Wednesday, April 13, 2011
Horror on the Loch - David Whitelaw
The initial problem seems like something out of a John Dickson Carr novel. In the opening of the book a burial vault under observation is broken into and a body is stolen but no one was seen leaving with the corpse. I had great hopes for a thriller of a detective novel. The writing has wonderful Gothic atmosphere in the descriptive passages of the Scottish landscape and the cast of quirky minor characters. There is much hinting at supernatural interference. Among the possibilities discussed are a local legend of some beast that haunts the moors, a vampire when the carcass of a gigantic bat is found near the burial vault, and later when the sexton is found with his throat ripped open. All of this, however, is dismissed when the real reason for the bizarre events is discovered halfway through the book.

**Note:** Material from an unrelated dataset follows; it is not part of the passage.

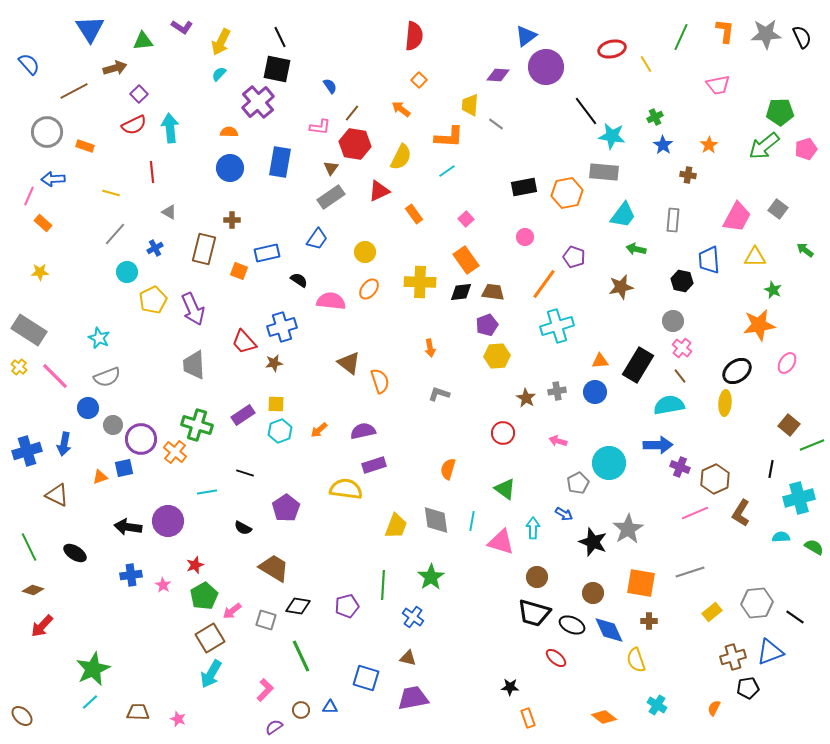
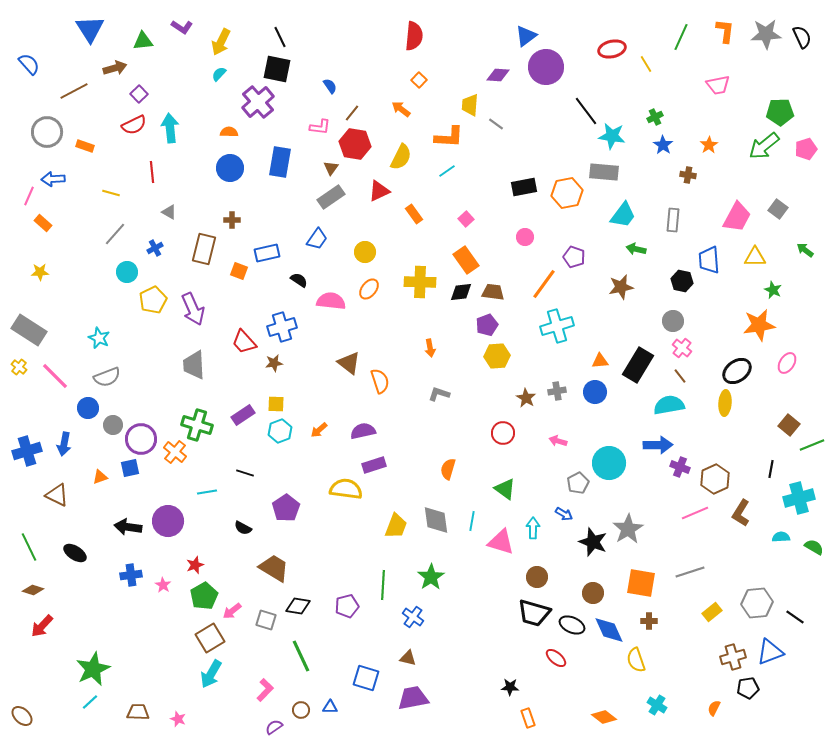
blue square at (124, 468): moved 6 px right
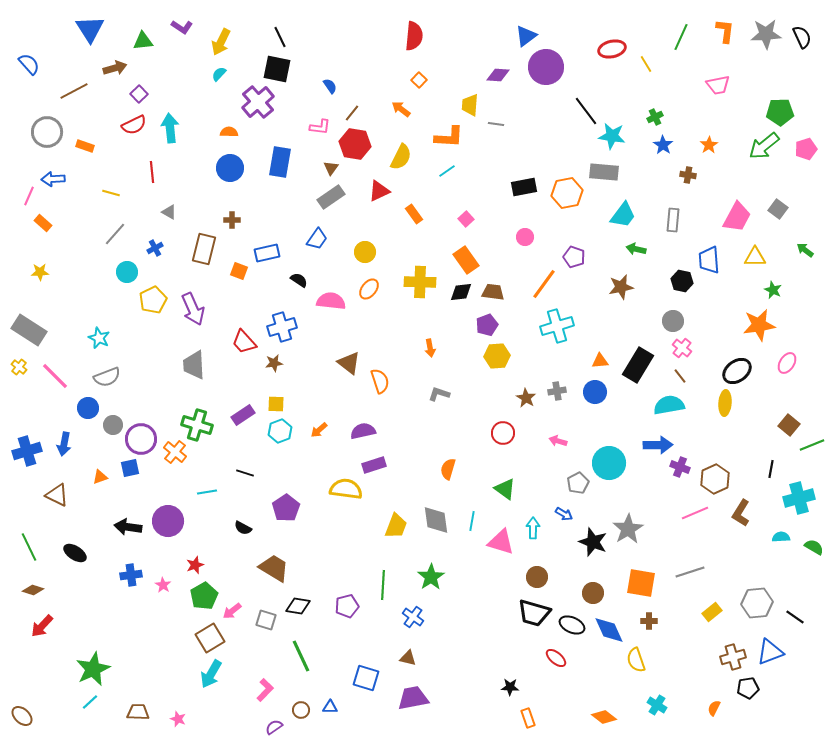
gray line at (496, 124): rotated 28 degrees counterclockwise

A local physician has been conducting genetic experiments (Island of Dr. Moreau redux) and one of the specimens from his collection of freakish animals escaped and killed the sexton. The hero discovers the stolen corpse in the lab and learns the physician was starting human experiments. His Malay servant was his earliest guinea pig in the first of the human experiments. He now has larger than normal hands and a freakishly out of proportion upper torso and odd facial features. The physician is killed in a fight with the protagonist who escapes with the doctor's niece from the gloomy castle and dungeon-like lab.
The rest of the book is spent in looking for a stolen treasure (a second reason for the burial vault break-in) and locating a black sheep relative of the stolen corpse who was responsible for hiring a crook to break into the vault. No supernatural content at all. More science fiction horror than anything else. It might be worth reading some of his other books to see if he was a Carr wanna-be.